What you should do | For the word "from", copy every line of the material that includes it.

Task inputs |
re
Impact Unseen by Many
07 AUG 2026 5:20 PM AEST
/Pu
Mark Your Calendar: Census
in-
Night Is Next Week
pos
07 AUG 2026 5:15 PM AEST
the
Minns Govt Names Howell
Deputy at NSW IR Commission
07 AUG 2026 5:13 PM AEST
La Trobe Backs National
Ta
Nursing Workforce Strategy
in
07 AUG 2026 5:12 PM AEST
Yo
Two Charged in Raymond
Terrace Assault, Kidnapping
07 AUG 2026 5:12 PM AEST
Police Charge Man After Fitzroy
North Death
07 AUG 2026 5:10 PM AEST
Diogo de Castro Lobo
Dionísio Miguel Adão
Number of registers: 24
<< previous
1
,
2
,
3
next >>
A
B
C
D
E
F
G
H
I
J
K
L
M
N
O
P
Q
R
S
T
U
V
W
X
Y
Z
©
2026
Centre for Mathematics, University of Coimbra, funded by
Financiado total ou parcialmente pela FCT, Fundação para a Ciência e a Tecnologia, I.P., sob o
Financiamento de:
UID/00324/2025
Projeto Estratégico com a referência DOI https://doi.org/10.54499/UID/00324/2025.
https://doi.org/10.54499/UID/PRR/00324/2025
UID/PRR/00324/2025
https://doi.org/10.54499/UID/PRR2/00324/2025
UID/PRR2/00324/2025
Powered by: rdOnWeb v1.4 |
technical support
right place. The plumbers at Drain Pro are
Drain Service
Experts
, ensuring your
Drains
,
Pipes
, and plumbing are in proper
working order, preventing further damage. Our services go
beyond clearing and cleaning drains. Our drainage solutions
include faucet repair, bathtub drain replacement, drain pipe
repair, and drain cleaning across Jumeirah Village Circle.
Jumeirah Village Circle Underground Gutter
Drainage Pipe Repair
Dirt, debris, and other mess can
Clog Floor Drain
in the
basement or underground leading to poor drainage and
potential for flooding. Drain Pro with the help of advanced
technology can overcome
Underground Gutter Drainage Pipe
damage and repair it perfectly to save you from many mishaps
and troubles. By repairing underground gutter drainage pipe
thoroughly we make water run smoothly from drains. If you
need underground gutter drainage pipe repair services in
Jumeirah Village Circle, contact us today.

Completed exercise |
damage and repair it perfectly to save you from many mishaps
thoroughly we make water run smoothly from drains. If you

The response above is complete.